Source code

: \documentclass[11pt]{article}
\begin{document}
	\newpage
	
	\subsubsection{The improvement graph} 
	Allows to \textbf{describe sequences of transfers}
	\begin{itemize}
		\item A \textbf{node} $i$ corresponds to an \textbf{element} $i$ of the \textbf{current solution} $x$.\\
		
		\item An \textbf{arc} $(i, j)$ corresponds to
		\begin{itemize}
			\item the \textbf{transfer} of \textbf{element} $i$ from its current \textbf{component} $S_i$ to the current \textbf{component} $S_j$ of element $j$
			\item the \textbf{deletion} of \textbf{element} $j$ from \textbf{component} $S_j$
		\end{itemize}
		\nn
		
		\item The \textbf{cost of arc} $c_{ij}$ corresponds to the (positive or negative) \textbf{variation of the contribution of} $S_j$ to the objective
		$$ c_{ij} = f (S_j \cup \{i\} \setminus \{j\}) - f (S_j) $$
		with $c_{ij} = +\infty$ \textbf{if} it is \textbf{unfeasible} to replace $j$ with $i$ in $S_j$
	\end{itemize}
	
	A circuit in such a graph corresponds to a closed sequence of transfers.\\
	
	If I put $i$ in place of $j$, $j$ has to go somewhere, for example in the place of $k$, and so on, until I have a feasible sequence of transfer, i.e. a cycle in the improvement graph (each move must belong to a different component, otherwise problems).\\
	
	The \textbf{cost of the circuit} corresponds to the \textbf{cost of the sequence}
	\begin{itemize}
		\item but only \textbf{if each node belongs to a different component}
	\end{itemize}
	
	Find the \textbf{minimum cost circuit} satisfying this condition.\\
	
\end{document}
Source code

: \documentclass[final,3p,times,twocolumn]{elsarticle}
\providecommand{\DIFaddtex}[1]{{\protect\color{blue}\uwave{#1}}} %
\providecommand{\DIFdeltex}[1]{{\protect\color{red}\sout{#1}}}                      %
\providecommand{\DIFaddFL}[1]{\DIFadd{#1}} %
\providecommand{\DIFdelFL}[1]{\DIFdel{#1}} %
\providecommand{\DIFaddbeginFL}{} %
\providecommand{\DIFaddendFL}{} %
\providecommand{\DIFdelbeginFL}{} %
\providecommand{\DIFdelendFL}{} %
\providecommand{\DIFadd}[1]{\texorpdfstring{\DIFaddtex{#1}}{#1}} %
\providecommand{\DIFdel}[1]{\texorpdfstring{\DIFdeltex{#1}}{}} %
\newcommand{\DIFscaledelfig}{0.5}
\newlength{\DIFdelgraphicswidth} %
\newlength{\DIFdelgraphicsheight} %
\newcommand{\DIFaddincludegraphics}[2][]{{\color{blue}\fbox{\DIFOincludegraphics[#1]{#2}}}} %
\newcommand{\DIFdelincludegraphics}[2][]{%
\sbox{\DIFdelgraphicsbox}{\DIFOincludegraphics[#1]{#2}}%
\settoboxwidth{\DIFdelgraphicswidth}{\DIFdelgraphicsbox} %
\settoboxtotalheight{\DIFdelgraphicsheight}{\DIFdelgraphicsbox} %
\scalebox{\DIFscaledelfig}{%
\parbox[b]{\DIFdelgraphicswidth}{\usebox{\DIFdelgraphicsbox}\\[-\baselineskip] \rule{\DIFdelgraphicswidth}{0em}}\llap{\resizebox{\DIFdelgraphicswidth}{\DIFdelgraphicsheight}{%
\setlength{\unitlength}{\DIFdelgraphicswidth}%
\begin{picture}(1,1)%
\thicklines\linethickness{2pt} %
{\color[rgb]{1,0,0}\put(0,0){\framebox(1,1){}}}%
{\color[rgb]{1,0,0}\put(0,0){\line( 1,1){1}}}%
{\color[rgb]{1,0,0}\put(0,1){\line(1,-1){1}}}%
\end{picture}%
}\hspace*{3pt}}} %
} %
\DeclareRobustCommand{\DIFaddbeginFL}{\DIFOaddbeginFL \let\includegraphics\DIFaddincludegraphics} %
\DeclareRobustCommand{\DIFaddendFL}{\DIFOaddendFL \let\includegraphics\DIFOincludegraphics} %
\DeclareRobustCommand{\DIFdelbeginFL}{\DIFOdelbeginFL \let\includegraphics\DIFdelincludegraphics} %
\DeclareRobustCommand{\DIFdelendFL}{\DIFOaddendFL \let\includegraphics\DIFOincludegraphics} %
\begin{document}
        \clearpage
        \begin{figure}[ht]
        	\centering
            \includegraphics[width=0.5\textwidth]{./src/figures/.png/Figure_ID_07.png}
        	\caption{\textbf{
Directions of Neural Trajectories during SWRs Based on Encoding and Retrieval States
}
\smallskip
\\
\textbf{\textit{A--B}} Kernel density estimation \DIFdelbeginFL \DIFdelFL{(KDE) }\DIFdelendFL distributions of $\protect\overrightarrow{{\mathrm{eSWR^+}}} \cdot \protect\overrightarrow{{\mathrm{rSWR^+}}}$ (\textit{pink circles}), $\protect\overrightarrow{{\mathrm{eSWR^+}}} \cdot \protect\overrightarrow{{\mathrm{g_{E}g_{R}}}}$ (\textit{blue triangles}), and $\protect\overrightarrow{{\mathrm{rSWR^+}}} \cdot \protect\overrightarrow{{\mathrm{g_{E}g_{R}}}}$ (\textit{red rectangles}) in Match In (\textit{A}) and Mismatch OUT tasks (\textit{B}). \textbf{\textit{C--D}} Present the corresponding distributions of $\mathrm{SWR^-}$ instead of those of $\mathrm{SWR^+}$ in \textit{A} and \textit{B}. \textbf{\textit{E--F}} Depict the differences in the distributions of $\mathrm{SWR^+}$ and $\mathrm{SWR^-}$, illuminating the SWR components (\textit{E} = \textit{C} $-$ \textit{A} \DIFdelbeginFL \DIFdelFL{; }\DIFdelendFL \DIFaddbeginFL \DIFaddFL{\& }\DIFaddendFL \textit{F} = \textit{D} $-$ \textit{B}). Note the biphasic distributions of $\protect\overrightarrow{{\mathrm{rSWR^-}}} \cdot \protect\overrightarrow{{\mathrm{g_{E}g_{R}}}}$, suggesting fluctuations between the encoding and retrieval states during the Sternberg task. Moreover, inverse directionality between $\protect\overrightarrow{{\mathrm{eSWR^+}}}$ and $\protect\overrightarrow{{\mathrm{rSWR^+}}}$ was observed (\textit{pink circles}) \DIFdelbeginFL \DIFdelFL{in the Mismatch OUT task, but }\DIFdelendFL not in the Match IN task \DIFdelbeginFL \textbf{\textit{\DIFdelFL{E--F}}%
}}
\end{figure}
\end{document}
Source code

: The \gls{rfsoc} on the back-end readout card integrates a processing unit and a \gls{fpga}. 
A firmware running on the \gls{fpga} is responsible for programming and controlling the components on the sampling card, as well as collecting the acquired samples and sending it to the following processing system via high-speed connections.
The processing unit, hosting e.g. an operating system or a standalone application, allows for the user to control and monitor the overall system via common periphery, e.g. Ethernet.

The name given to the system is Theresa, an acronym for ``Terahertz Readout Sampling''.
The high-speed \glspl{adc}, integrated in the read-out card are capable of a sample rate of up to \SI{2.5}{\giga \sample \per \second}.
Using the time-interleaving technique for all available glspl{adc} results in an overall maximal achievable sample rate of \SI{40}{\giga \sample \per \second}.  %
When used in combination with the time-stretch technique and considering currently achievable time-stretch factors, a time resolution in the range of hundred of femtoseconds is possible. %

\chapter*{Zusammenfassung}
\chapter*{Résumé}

PROBLEM TO WORK ON → Report the number of lines in the entries that hold the word "DIFscaledelfig". Nothing else is wanted.

RESULT FOR THIS EXERCISE → 2